▶ **TASK TO CARRY OUT**
Go line by line through the records below. Copy whichever lines contain the string "scene".

▶ **Items listed in a dataset**
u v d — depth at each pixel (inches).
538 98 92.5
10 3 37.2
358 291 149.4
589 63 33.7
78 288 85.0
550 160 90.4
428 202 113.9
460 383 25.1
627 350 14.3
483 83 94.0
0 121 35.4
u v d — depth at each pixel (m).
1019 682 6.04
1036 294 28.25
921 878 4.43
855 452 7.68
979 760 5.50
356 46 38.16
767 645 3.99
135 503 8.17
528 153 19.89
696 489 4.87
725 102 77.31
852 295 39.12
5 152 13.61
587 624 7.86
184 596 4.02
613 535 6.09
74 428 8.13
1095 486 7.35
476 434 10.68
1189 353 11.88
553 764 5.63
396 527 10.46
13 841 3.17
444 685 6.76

--

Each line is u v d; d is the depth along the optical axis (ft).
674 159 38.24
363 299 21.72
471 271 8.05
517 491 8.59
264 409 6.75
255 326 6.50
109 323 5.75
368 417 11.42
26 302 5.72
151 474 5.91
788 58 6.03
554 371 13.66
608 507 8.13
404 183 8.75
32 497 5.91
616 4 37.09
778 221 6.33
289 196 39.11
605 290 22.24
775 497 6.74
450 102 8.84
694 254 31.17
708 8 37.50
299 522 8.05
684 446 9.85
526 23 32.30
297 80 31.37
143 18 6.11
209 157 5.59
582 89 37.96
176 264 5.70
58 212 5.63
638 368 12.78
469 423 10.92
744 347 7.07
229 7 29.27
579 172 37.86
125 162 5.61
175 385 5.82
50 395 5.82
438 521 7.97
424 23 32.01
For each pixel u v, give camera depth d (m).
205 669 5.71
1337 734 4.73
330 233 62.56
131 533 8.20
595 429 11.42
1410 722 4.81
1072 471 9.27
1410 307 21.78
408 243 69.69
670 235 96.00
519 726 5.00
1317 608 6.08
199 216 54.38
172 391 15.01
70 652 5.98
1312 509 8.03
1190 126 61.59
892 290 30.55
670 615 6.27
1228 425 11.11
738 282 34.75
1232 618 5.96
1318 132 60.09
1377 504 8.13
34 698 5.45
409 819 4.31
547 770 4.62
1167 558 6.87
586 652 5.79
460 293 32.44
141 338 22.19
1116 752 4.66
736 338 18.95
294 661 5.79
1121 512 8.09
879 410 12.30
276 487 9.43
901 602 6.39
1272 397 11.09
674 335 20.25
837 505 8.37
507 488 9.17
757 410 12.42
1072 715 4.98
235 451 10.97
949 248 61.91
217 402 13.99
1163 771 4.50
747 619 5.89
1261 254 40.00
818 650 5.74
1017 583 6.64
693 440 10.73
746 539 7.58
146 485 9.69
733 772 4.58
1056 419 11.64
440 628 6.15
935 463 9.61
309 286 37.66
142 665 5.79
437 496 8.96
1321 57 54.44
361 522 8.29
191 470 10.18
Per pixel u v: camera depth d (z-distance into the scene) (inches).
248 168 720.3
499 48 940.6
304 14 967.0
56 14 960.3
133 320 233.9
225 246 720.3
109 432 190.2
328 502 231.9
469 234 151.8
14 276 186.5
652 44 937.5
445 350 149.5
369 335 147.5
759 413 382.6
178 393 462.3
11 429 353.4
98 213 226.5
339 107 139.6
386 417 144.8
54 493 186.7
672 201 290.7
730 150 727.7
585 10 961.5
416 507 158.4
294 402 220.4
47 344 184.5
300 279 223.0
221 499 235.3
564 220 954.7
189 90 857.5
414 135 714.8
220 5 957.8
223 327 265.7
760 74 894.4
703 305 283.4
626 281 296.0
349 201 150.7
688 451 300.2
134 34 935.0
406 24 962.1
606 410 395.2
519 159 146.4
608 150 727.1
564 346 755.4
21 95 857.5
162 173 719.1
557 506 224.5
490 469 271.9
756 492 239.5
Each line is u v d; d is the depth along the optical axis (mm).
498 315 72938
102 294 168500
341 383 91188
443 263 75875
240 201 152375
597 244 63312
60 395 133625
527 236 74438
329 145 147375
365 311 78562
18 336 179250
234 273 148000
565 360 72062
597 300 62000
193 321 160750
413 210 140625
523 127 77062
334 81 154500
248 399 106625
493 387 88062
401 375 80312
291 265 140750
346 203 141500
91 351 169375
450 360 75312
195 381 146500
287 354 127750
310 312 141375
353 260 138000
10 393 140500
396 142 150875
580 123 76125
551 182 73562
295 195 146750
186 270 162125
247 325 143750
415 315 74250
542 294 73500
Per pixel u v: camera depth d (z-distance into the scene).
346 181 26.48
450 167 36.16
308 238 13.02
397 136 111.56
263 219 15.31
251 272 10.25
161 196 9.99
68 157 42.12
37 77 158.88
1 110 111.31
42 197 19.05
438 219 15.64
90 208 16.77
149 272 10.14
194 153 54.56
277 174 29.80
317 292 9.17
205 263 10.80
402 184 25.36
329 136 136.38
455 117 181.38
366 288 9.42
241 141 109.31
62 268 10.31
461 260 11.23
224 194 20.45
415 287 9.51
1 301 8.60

▶ **REPLY TO THE EXERCISE**
Per pixel u v: camera depth d (z-distance into the scene) (inches).
Per pixel u v: camera depth d (z-distance into the scene).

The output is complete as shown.